The Followup: Back to Work e43

blog note: this is the first installment in what i plan to be a regular feature, that i'm tentatively calling The Followup. the theme is simple: i listen to podcasts, and as i'm listening i tend to have lots of thoughts. a lot of times i wish i could get right into the conversation. i don't have the luxury (or desire) to listen to live recordings of podcasts and provide feedback that way, and half of the benefit of the format is the ability to time-shift. hence, i have to write things up after the fact, or let them pass forgotten. even though i time-shift, i'll try to keep these fresh…at least to the extent that i try to not let my listening backlog get too long. this post is based on episode 43 of the fantastic Back to Work podcast by Merlin Mann and Dan Benjamin, which was recorded two weeks ago.

on with the show.

discussing questions

at right around the 15:00 mark of the episode, Merlin said this and my ears perked up:

i want to talk about the potential role of questions in mostly helping you figure out what the next question should be. and that's not to say that a question cannot have an answer, but i'm interested in the idea of questions as part of an iterative process.
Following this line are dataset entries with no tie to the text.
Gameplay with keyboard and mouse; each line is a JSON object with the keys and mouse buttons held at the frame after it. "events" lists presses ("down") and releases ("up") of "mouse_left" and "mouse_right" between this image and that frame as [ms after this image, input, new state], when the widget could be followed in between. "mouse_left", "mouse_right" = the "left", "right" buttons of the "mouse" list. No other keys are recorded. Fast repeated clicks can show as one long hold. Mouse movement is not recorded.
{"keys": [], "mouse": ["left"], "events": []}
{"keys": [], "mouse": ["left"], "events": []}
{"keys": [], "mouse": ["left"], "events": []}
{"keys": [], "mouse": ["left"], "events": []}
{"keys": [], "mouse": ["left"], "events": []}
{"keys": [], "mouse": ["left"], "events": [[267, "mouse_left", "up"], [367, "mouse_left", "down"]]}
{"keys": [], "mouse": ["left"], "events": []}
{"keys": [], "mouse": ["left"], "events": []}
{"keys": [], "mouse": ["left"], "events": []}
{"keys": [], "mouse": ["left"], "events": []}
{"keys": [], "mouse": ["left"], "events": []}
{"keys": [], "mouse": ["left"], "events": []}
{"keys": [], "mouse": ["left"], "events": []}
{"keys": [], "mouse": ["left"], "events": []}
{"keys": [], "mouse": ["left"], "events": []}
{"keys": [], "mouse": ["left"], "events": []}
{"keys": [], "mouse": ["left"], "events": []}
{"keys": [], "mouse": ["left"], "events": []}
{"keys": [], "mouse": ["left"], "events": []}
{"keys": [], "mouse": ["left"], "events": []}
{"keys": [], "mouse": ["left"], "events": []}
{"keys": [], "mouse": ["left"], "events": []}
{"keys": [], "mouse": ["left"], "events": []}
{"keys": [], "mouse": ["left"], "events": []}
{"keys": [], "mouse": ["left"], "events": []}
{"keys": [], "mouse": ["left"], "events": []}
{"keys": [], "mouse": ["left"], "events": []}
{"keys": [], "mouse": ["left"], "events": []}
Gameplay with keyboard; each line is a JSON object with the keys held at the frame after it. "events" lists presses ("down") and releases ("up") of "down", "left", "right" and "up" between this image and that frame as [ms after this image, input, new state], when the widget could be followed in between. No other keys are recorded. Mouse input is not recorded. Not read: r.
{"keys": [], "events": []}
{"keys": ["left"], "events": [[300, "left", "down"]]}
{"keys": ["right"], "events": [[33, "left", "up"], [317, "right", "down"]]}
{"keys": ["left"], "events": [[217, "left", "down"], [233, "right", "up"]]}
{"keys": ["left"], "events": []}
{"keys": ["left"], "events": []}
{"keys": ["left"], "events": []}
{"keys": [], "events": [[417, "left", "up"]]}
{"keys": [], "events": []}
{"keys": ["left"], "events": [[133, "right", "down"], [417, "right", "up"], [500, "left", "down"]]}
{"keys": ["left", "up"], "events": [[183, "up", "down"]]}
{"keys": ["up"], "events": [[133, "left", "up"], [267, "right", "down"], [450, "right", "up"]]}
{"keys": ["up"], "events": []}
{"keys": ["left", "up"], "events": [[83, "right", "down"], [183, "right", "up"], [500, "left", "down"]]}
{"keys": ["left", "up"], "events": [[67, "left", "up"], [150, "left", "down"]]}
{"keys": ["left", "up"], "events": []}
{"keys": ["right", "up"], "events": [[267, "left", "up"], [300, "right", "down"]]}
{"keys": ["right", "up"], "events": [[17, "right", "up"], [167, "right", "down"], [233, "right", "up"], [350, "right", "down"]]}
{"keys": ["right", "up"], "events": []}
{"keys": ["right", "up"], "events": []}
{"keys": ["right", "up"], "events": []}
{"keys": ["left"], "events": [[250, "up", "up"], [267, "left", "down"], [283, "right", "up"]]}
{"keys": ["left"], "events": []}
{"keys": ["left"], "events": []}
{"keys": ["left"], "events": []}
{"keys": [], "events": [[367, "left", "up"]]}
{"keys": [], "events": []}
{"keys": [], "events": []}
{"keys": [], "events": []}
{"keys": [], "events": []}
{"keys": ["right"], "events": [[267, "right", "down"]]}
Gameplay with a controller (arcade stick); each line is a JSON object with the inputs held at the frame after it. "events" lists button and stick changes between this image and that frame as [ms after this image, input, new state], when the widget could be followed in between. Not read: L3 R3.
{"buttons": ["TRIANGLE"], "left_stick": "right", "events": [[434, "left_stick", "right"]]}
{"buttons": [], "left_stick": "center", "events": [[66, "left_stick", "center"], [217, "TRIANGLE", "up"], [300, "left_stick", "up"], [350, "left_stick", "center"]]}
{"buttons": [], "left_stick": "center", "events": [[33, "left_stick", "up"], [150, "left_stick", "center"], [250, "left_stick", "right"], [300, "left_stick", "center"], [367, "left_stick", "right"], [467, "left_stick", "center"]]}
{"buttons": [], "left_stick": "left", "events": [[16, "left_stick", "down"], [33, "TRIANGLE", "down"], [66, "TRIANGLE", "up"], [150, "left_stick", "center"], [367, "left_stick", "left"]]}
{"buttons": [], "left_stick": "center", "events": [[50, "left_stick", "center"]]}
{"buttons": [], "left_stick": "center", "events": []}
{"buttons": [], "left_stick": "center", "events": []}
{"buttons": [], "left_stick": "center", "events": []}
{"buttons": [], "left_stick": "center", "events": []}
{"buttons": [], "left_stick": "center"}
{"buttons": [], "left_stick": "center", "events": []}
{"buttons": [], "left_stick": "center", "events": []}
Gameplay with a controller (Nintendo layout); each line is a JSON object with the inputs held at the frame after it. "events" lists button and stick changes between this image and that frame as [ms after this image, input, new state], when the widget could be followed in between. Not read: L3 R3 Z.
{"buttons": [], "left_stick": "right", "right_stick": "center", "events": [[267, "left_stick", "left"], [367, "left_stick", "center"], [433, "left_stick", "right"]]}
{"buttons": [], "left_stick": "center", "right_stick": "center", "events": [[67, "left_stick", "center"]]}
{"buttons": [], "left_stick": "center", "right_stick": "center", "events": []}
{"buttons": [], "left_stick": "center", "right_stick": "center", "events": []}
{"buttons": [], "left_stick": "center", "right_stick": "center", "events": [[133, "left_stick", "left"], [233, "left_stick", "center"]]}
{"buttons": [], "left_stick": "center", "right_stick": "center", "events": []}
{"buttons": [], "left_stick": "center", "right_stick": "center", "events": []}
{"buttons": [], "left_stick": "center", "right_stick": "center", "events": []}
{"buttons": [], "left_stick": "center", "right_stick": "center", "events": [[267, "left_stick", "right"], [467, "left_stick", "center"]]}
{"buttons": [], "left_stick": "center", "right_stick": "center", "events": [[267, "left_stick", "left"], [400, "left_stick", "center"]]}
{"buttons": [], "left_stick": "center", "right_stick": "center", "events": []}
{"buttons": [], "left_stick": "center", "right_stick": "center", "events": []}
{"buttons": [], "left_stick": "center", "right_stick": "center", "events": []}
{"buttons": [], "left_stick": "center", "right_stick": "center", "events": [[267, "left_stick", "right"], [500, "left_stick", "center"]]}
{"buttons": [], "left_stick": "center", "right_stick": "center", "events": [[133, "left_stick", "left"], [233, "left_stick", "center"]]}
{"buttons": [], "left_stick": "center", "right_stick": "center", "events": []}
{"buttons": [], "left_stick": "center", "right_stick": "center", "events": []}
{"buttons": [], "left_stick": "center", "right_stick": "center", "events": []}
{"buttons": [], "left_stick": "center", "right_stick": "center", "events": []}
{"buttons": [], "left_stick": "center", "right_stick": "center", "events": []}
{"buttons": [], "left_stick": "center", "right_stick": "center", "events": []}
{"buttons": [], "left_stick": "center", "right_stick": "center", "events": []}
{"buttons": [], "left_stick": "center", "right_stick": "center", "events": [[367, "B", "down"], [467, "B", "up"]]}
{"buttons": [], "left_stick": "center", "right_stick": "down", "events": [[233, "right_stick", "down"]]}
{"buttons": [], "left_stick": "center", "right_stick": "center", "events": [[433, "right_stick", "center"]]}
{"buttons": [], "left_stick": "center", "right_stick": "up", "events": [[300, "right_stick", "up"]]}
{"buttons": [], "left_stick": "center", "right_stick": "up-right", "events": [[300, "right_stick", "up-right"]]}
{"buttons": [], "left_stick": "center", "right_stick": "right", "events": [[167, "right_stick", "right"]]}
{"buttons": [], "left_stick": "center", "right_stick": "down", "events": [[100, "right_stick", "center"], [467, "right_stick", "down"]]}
i got excited because even though Merlin meant this in a very real-world, productivity way, this sounds a lot like some key concepts in the areas of linguistics that i've been doing research in lately. in particular i've been working with and adding to a framework that formalizes discourse, founded by the Roberts / Tonhauser / Simons / Beaver research group. in plainer terms, i deal with a logic or way of computing how the pieces of a conversation have to line up in order to make sense or be useful.

stack 'em up

one important piece of the theory is that every conversation has a Question Under Discussion, or in some versions, a stack of them. you can think of this stack either in the plain physical sense, like a stack of cards, or in the computer science sense. either way, there's always one question that's on top. the goal of whoever is participating in the conversation is to answer that question. that might be an easy job, or it may be a very difficult one.

kinds of answers

Merlin actually has a really good intuitive grasp of what sorts of questions have simple answers and which don't. semanticists typically say that the meaning of a question is the set of all its possible answers. one example he gave was "do you want lemonade with dinner?" – for this yes/no question, there are just two answers: {(yes) i want lemonade with dinner, (no) i don't want lemonade with dinner}. if you're having trouble picking one of those, it means you're just indecisive, not that there's anything faulty with the question.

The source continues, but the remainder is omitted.